INFORMATION
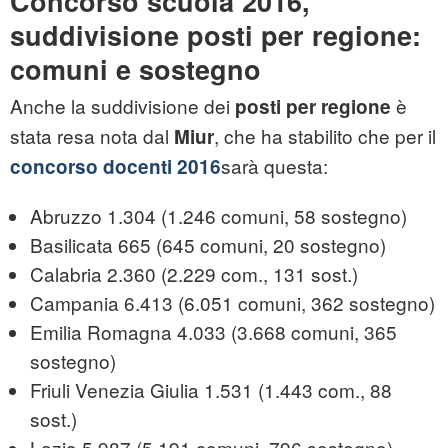
Concorso scuola 2016,
suddivisione posti per regione:
comuni e sostegno
Anche la suddivisione dei
è
posti per regione
stata resa nota dal
, che ha stabilito che per il
Miur
sarà questa:
concorso docenti 2016
Abruzzo 1.304 (1.246 comuni, 58 sostegno)
Basilicata 665 (645 comuni, 20 sostegno)
Calabria 2.360 (2.229 com., 131 sost.)
Campania 6.413 (6.051 comuni, 362 sostegno)
Emilia Romagna 4.033 (3.668 comuni, 365
sostegno)
Friuli Venezia Giulia 1.531 (1.443 com., 88
sost.)
Lazio 5.987 (5.191 comuni, 796 sostegno)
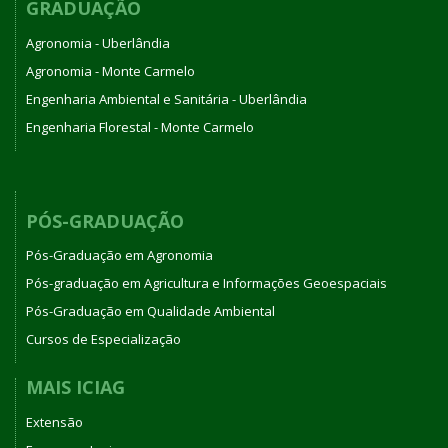
GRADUAÇÃO
Agronomia - Uberlândia
Agronomia - Monte Carmelo
Engenharia Ambiental e Sanitária - Uberlândia
Engenharia Florestal - Monte Carmelo
PÓS-GRADUAÇÃO
Pós-Graduação em Agronomia
Pós-graduação em Agricultura e Informações Geoespaciais
Pós-Graduação em Qualidade Ambiental
Cursos de Especialização
MAIS ICIAG
Extensão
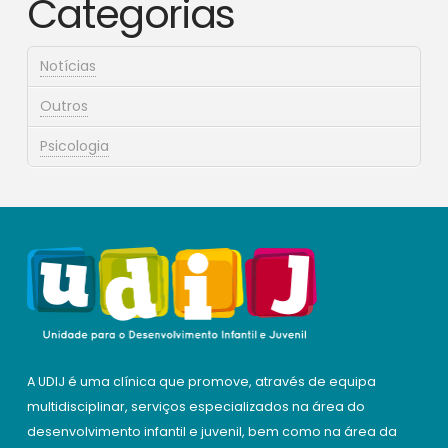
Categorias
Notícias
Outros
Psicologia
A UDIJ é uma clínica que promove, através de equipa
multidisciplinar, serviços especializados na área do
desenvolvimento infantil e juvenil, bem como na área da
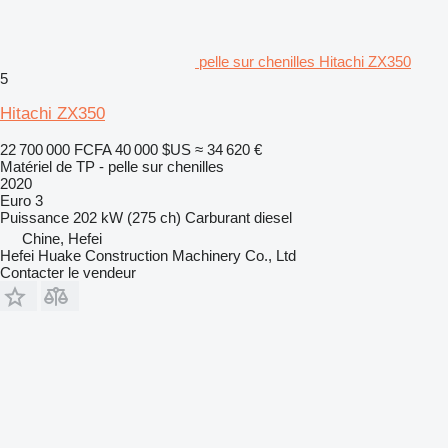
pelle sur chenilles Hitachi ZX350
5
Hitachi ZX350
22 700 000 FCFA
40 000 $US
≈ 34 620 €
Matériel de TP - pelle sur chenilles
2020
Euro 3
Puissance
202 kW (275 ch)
Carburant
diesel
Chine, Hefei
Hefei Huake Construction Machinery Co., Ltd
Contacter le vendeur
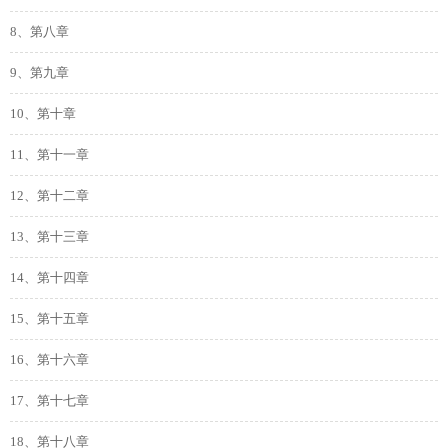
8、第八章
9、第九章
10、第十章
11、第十一章
12、第十二章
13、第十三章
14、第十四章
15、第十五章
16、第十六章
17、第十七章
18、第十八章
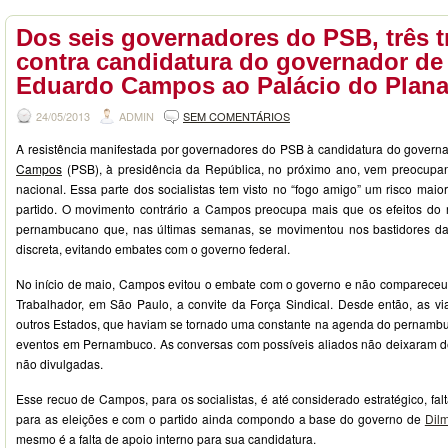
Dos seis governadores do PSB, três 
contra candidatura do governador d
Eduardo Campos ao Palácio do Plana
24/05/2013
ADMIN
SEM COMENTÁRIOS
A resistência manifestada por governadores do PSB à candidatura do gover
Campos
(PSB), à presidência da República, no próximo ano, vem preocupan
nacional. Essa parte dos socialistas tem visto no “fogo amigo” um risco maio
partido. O movimento contrário a Campos preocupa mais que os efeitos do 
pernambucano que, nas últimas semanas, se movimentou nos bastidores da 
discreta, evitando embates com o governo federal.
No início de maio, Campos evitou o embate com o governo e não comparece
Trabalhador, em São Paulo, a convite da Força Sindical. Desde então, as v
outros Estados, que haviam se tornado uma constante na agenda do pernambu
eventos em Pernambuco. As conversas com possíveis aliados não deixaram de
não divulgadas.
Esse recuo de Campos, para os socialistas, é até considerado estratégico, f
para as eleições e com o partido ainda compondo a base do governo de
Dil
mesmo é a falta de apoio interno para sua candidatura.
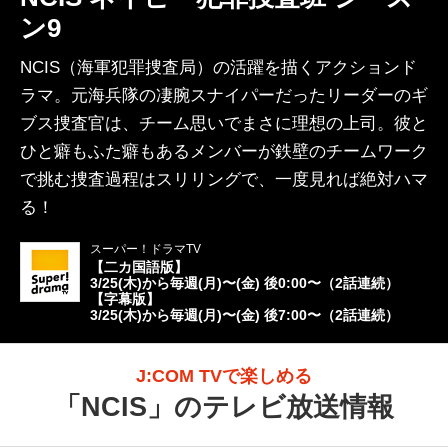
ン9
NCIS（海軍犯罪捜査局）の活躍を描くアクションド
ラマ。元海兵隊の凄腕スナイパーだったリーダーのギ
ブス捜査官は、チーム思いでまさに理想の上司。彼と
ひと癖もふた癖もあるメンバーが鉄壁のチームワーク
で挑む捜査過程はスリリングで、一度見れば絶対ハマ
る！
スーパー！ドラマTV
【二カ国語版】
3/25(木)から毎週(月)〜(金) 後0:00〜（2話連続）
【字幕版】
3/25(木)から毎週(月)〜(金) 後7:00〜（2話連続）
J:COM TVで楽しめる
「
NCIS
」のテレビ放送情報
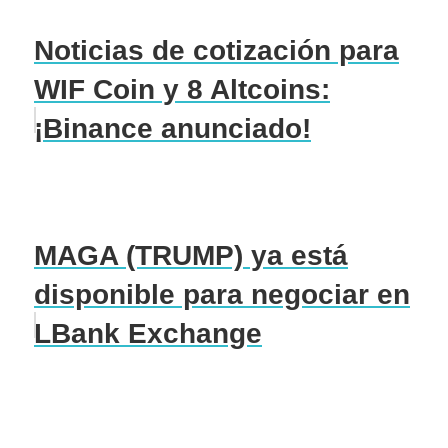
Noticias de cotización para
WIF Coin y 8 Altcoins:
¡Binance anunciado!
MAGA (TRUMP) ya está
disponible para negociar en
LBank Exchange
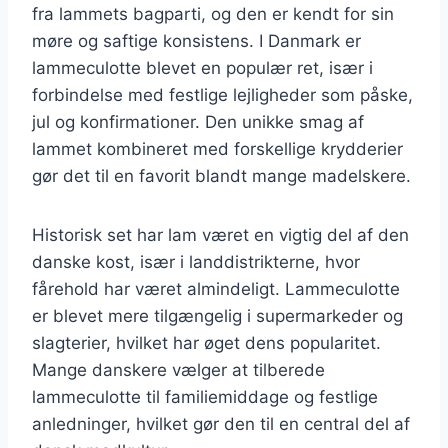
fra lammets bagparti, og den er kendt for sin
møre og saftige konsistens. I Danmark er
lammeculotte blevet en populær ret, især i
forbindelse med festlige lejligheder som påske,
jul og konfirmationer. Den unikke smag af
lammet kombineret med forskellige krydderier
gør det til en favorit blandt mange madelskere.
Historisk set har lam været en vigtig del af den
danske kost, især i landdistrikterne, hvor
fårehold har været almindeligt. Lammeculotte
er blevet mere tilgængelig i supermarkeder og
slagterier, hvilket har øget dens popularitet.
Mange danskere vælger at tilberede
lammeculotte til familiemiddage og festlige
anledninger, hvilket gør den til en central del af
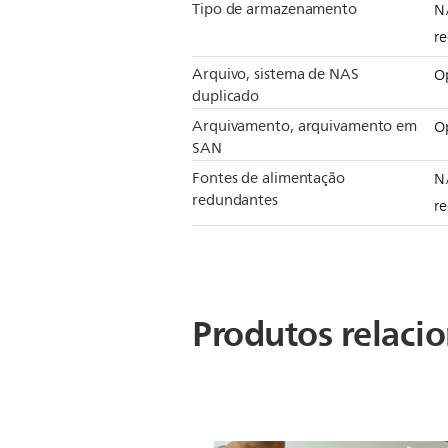
Tipo de armazenamento
N
r
Arquivo, sistema de NAS
O
duplicado
Arquivamento, arquivamento em
O
SAN
Fontes de alimentação
N
redundantes
r
Produtos relaci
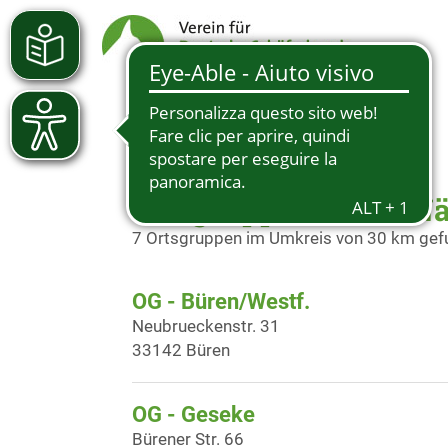
Ortsgruppen in der N
7 Ortsgruppen im Umkreis von 30 km ge
OG - Büren/Westf.
Neubrueckenstr. 31
33142 Büren
OG - Geseke
Bürener Str. 66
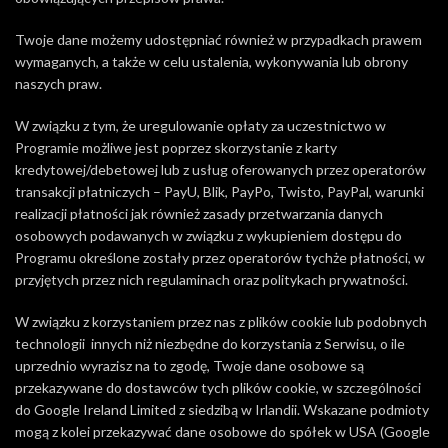
Twoje dane możemy udostępniać również w przypadkach prawem
wymaganych, a także w celu ustalenia, wykonywania lub obrony
naszych praw.
W związku z tym, że uregulowanie opłaty za uczestnictwo w
Programie możliwe jest poprzez skorzystanie z karty
kredytowej/debetowej lub z usług oferowanych przez operatorów
transakcji płatniczych – PayU, Blik, PayPo, Twisto, PayPal, warunki
realizacji płatności jak również zasady przetwarzania danych
osobowych podawanych w związku z wykupieniem dostępu do
Programu określone zostały przez operatorów tychże płatności, w
przyjętych przez nich regulaminach oraz politykach prywatności.
W związku z korzystaniem przez nas z plików cookie lub podobnych
technologii innych niż niezbędne do korzystania z Serwisu, o ile
uprzednio wyrazisz na to zgodę, Twoje dane osobowe są
przekazywane do dostawców tych plików cookie, w szczególności
do Google Ireland Limited z siedzibą w Irlandii. Wskazane podmioty
mogą z kolei przekazywać dane osobowe do spółek w USA (Google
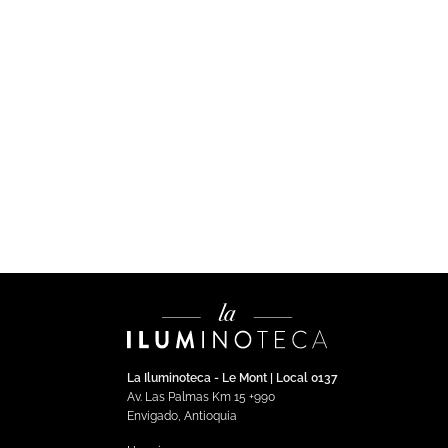
CINTAS LED
CI
Aurora – Cinta LED COB 10W/m
AU
Luz Cálida
C
$
135,104.00
$
6
Impuestos incluidos
Añadir al carrito
La Iluminoteca - Le Mont | Local 0137
Av. Las Palmas Km 15 +990
Envigado, Antioquia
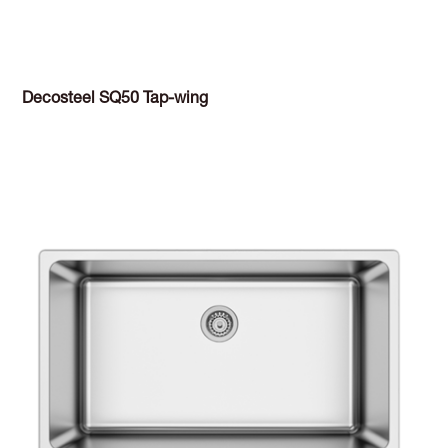
Decosteel SQ50 Tap-wing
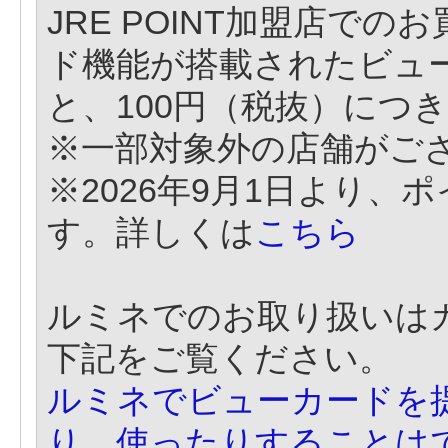
JRE POINT加盟店でのお
ド機能が搭載されたビュ
と、100円（税抜）につ
※一部対象外の店舗がご
※2026年9月1日より
す。詳しくは
こちら
ルミネでのお取り扱いは
下記をご覧ください。
ルミネでビューカードを提示
り、使ったりすることは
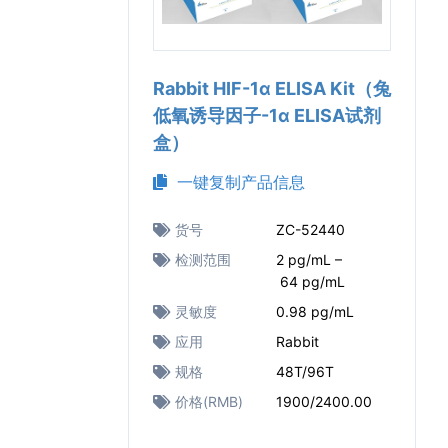
Rabbit HIF-1α ELISA Kit（兔
低氧诱导因子-1α ELISA试剂
盒）
一键复制产品信息
货号
ZC-52440
检测范围
2 pg/mL –
64 pg/mL
灵敏度
0.98 pg/mL
应用
Rabbit
规格
48T/96T
价格(RMB)
1900/2400.00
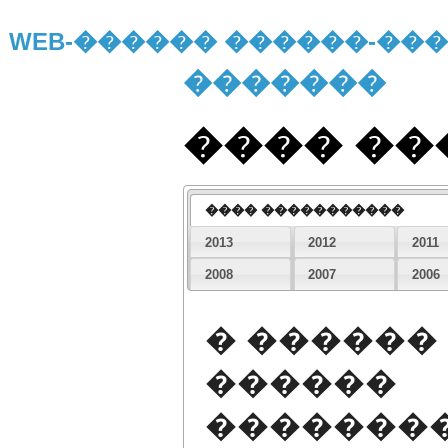
WEB-������ ������-�
�������
���� �
���� �����������
2013
2012
2011
2008
2007
2006
� ������
������
�������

TO-DO ITEM
Which lines of the entries above contain the string "osobowe"? Copy each one.

EXERCISE ANSWER
uprzednio wyrazisz na to zgodę, Twoje dane osobowe są
mogą z kolei przekazywać dane osobowe do spółek w USA (Google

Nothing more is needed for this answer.